↓

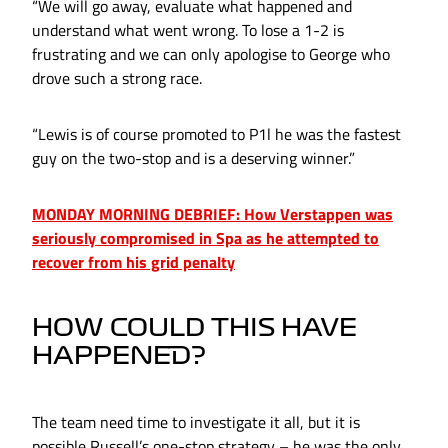
“We will go away, evaluate what happened and
understand what went wrong. To lose a 1-2 is
frustrating and we can only apologise to George who
drove such a strong race.
“Lewis is of course promoted to P1l he was the fastest
guy on the two-stop and is a deserving winner.”
MONDAY MORNING DEBRIEF: How Verstappen was
seriously compromised in Spa as he attempted to
recover from his grid penalty
HOW COULD THIS HAVE
HAPPENED?
The team need time to investigate it all, but it is
possible Russell’s one-stop strategy – he was the only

↑

• [Your objective]:
Retype only the stretch of lines above starting at the one with "understand what went wrong. To lose a 1-2 is" and stopping at the one with "The team need", exactly as written, with both kept.

• [Written solution]:
understand what went wrong. To lose a 1-2 is
frustrating and we can only apologise to George who
drove such a strong race.
“Lewis is of course promoted to P1l he was the fastest
guy on the two-stop and is a deserving winner.”
MONDAY MORNING DEBRIEF: How Verstappen was
seriously compromised in Spa as he attempted to
recover from his grid penalty
HOW COULD THIS HAVE
HAPPENED?
The team need time to investigate it all, but it is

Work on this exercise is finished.